Grazie alla clownterapia i volontari della sua associazione utilizzano alcune tecniche prese dal circo e dal teatro di strada per migliorare lo stato psicologico dei pazienti: la risata permette di alleviare la sofferenza e ad affrontare con spirito positivo le terapie mediche. Ecco le sue risposte ad alcune domande:
Un po’ prete, un po’ psicologo, un po’ clown…

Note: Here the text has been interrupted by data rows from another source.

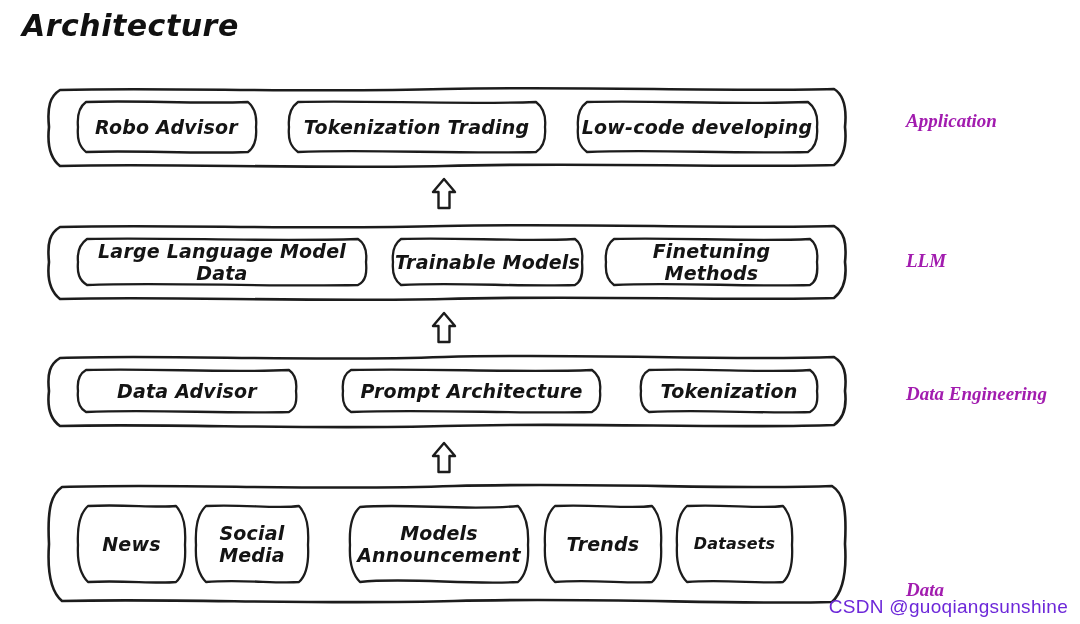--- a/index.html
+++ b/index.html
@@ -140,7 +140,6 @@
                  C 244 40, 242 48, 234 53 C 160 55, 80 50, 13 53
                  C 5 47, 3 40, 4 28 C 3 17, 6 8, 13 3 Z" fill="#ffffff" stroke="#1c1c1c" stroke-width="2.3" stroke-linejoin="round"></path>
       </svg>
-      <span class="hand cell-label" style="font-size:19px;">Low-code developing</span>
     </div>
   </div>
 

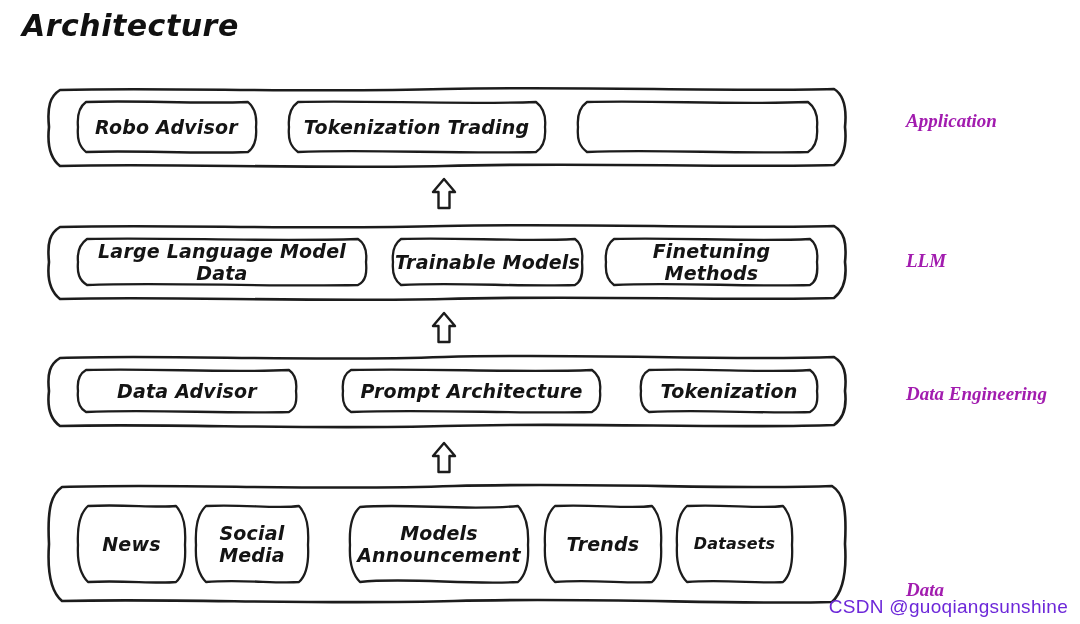--- a/index.html
+++ b/index.html
@@ -74,11 +74,11 @@
 
   .row-label {
     position: absolute;
-    font-family: Liberation Serif, serif;
+    font-family: Liberation Sans, sans-serif;
     font-style: italic;
     font-weight: 600;
     font-size: 19px;
-    color: #a21caf;
+    color: #a16207;
     white-space: nowrap;
   }
 

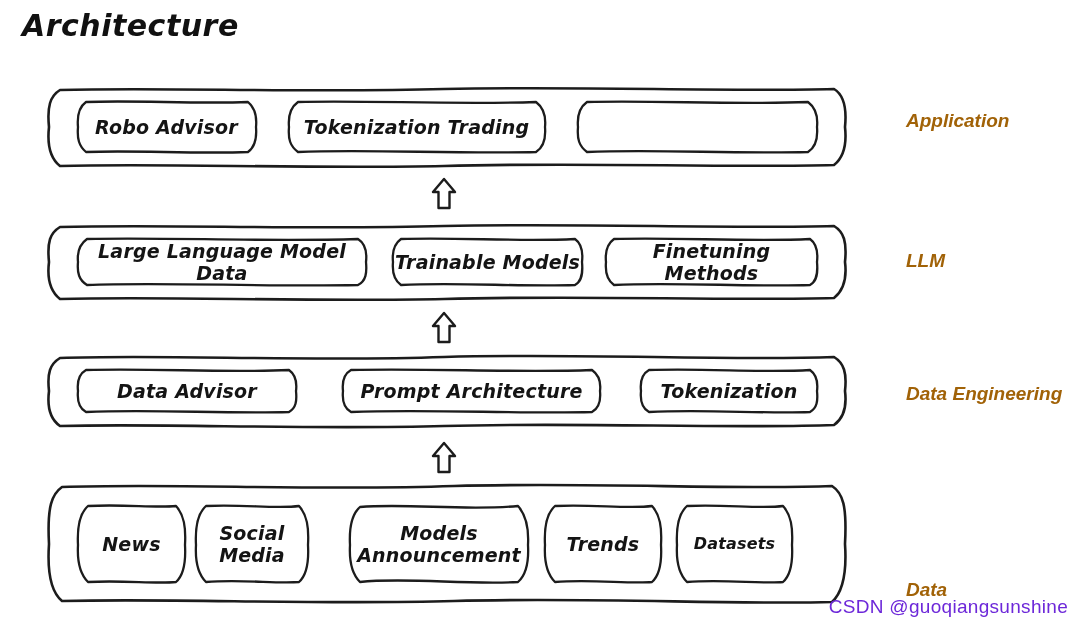--- a/index.html
+++ b/index.html
@@ -166,7 +166,7 @@
                  C 293 37, 292 45, 284 49 C 190 51, 90 46, 13 49
                  C 5 44, 3 37, 4 26 C 3 16, 6 8, 13 3 Z" fill="#ffffff" stroke="#1c1c1c" stroke-width="2.3" stroke-linejoin="round"></path>
       </svg>
-      <span class="hand cell-label" style="font-size:19px;">Large Language Model Data</span>
+      <span class="hand cell-label" style="font-size:19px;">News Language Model APIs</span>
     </div>
 
     <div class="cell" style="left:345px; top:14px; width:197px; height:52px;">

“Attraverso iniziative come la bimbulanza o la casa di accoglienza e grazie all’azione dei volontari cerchiamo di rendere più confortevole la permanenza degli ammalati nell’ospedale. Nel nostro agire si colloca la dimensione della carità, del servizio al più povero, a colui che è solo e non si sente rispettato. Chi svolge attività di assistenza in ospedale viene spesso descritto come una persona di grande sensibilità, ma la verità è che per vivere accanto a chi soffre è necessario essere sensibili e forti al tempo stesso. Accade anche a noi di non avere parole soprattutto quando in quel letto di ospedale, attaccato al respiratore, c’è un bambino con gli occhi che guardano nel vuoto, e che alle volte riescono persino a comunicare.”
Qual è la domanda più difficile che i pazienti le pongono?
“Perché? La sofferenza rimane un mistero. Ci si può solo rivolgere a Dio per chiedere il senso di questa sofferenza – che non so se si potrà comprendere su questa terra – e la forza per sopportarla. In molte circostanze diventa molto difficile poter dire una parola, anzi credo che non si debba dire assolutamente niente, restare in silenzio e abbracciare queste persone. L’unica cosa che può salvarci è la preghiera che non elimina la sofferenza, però, ci aiuta a sopportarla.”